Even in much of the 19th century, Americans did not put up or even accept Christmas trees as part of the holiday. In fact when one was erected in front of a church in 1851 the locals were shocked and outraged at the “pagan” aspect and asked the good reverend to remove it immediately.

In spite of all that, Christmas trees started catching on, and by the early 20th century they were fairly common, and Americans were decorating them with handmade ornaments. The German-Americans used mostly fruit, nuts, and cookies on their trees; then came colored popcorn. When electricity became common, Christmas lights came into vogue, and remain so to this day.

The Practice of Giving Gifts

We all know the story of the 3 wise men, and how they came to Jesus, supposedly lying in a manger. They gave him gifts and then departed. What most people don’t know is that the three wise men were probably not holy men, as we like to celebrate them as being. They were obviously astrologers; they followed a star. Astrology or the use of any form of divining is highly frowned upon in the Bible. If you read the Bible carefully you will notice that after leaving Jesus, the wise men went to visit King Herod. Shortly thereafter King Herod decreed that all male children of 2 years old or less must die. Hmmmm I wonder where he got the information about a baby that might threaten his kingliness? Probably from the three not so wise men. Also when you read carefully you will see that Jesus was not a newborn baby when the wise men visited, and his family were living in a house at the time instead of a stable. Thus the reason that King Herod decided to kill young boys up to 2 years old instead of newborns only. It seems that the more we research our practices at Christmas, the more we see that the majority of it is simply made up, and often comes from old pagan practices instead of from the Bible. Here is another one for you to consider. Our practice of giving gifts; where did it come from? Oh I know, the wise men gave gifts to the baby Jesus. Notice that they didn’t give gifts to anyone else, nor did the others exchange gifts. In our modern Christmas, Jesus is the only one that does NOT receive any gifts. Incidentally it was the practice in Biblical times for visitors to bring gifts for any notable person.

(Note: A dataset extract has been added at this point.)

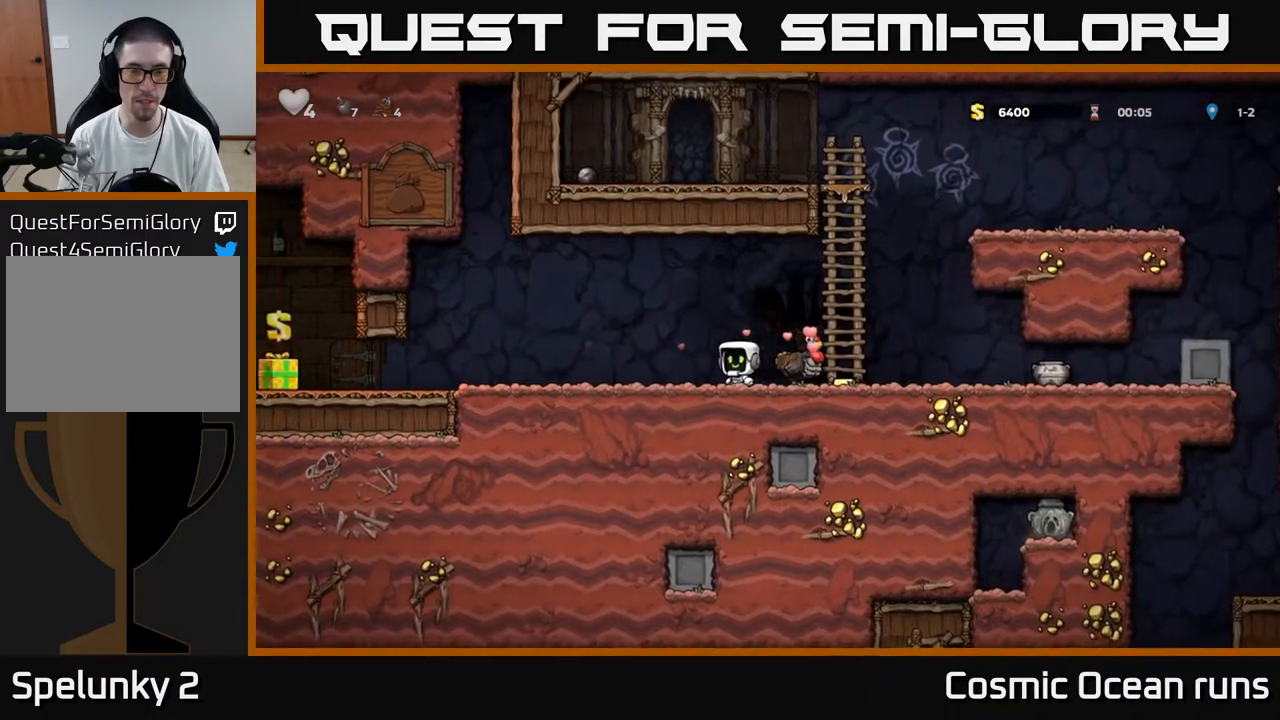
{"buttons": [], "left_stick": "center", "right_stick": "center", "events": [[367, "DPAD_LEFT", "up"]]}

I love Christmas. I can’t help it. I love the bright lights, the decorated trees, the gift giving, the coming together of families and friends. What I don’t love is where some of the practices come from, and how we have commercialized a day that is supposed to be special from a religious standpoint. To me Christmas is not really the birthday of Jesus, because we don’t know his birthday. I do however, accept the holiday as a celebration of his birth, but I also enjoy the feelings of love and closeness I share with my family.  May your holiday be joyful. Merry Christmas!